[Data entries]
- - - - - - -

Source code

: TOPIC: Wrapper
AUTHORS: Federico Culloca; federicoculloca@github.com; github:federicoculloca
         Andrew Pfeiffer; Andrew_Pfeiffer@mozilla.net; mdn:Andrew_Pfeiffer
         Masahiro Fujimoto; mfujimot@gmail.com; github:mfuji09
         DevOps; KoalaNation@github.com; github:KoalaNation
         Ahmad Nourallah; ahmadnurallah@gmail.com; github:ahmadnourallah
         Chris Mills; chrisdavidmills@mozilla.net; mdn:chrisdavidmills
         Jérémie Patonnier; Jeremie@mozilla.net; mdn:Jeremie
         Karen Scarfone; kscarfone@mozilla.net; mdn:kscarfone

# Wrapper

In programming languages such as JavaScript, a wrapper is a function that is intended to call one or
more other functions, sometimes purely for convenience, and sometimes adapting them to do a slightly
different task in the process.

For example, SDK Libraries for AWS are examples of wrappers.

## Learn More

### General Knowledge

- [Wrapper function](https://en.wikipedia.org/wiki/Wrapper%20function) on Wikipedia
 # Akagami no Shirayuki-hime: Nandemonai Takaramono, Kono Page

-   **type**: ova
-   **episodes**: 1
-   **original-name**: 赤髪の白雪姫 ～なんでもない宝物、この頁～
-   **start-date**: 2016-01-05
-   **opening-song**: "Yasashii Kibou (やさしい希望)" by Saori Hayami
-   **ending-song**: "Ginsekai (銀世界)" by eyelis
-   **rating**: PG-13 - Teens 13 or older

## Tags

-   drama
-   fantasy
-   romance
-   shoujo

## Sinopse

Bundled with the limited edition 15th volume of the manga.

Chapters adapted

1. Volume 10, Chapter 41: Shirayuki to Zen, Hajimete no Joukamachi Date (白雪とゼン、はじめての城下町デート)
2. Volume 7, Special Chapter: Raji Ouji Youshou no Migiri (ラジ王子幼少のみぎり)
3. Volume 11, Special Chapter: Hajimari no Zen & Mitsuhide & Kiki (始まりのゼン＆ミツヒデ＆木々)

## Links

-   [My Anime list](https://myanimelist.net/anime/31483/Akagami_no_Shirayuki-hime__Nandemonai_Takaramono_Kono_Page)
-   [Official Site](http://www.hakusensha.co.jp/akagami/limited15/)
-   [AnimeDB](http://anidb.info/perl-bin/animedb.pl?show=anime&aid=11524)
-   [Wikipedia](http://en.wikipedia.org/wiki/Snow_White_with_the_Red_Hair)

- - - - - - -

● Problem to solve: Copy out each line above that contains the string "https".

● Solution to this exercise:
- [Wrapper function](https://en.wikipedia.org/wiki/Wrapper%20function) on Wikipedia
-   [My Anime list](https://myanimelist.net/anime/31483/Akagami_no_Shirayuki-hime__Nandemonai_Takaramono_Kono_Page)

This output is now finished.